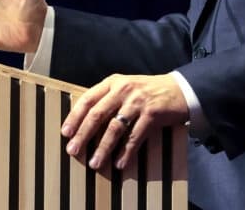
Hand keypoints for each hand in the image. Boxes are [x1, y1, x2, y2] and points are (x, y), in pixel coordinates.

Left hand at [62, 74, 188, 170]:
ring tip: (95, 162)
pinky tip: (120, 163)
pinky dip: (126, 152)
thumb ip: (108, 98)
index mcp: (113, 82)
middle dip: (83, 134)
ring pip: (114, 128)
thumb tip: (84, 122)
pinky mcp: (152, 114)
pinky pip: (135, 137)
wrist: (179, 89)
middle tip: (73, 150)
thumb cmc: (148, 91)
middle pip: (97, 114)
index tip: (65, 132)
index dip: (75, 117)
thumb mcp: (126, 87)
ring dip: (103, 148)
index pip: (88, 99)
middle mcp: (123, 89)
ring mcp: (138, 101)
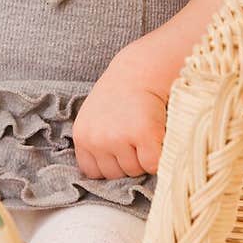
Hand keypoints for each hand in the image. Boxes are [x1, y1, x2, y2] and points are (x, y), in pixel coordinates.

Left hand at [71, 55, 167, 179]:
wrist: (143, 68)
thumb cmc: (123, 94)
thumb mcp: (97, 117)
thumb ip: (97, 142)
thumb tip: (110, 173)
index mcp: (82, 135)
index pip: (93, 172)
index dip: (110, 163)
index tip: (121, 148)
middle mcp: (96, 139)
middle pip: (116, 174)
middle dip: (128, 160)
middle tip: (136, 134)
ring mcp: (118, 138)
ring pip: (135, 170)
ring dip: (145, 157)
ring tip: (146, 130)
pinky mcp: (143, 134)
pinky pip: (153, 164)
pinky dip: (160, 155)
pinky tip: (158, 134)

____

— ACTION ITEM —
Look through the entries above; find each line with the word "hand" and copy it.

— TASK ANSWER —
Hand keypoints for each hand in the image. Boxes are [x1, y1, x2, y2] and points are (x, y), in pixel coordinates.
Left hand at [62, 74, 188, 170]:
Hand keypoints for each hand in the image. Boxes are [x1, y1, x2, y2] and points are (x, y), in pixel coordinates.
Left hand at [71, 55, 167, 179]:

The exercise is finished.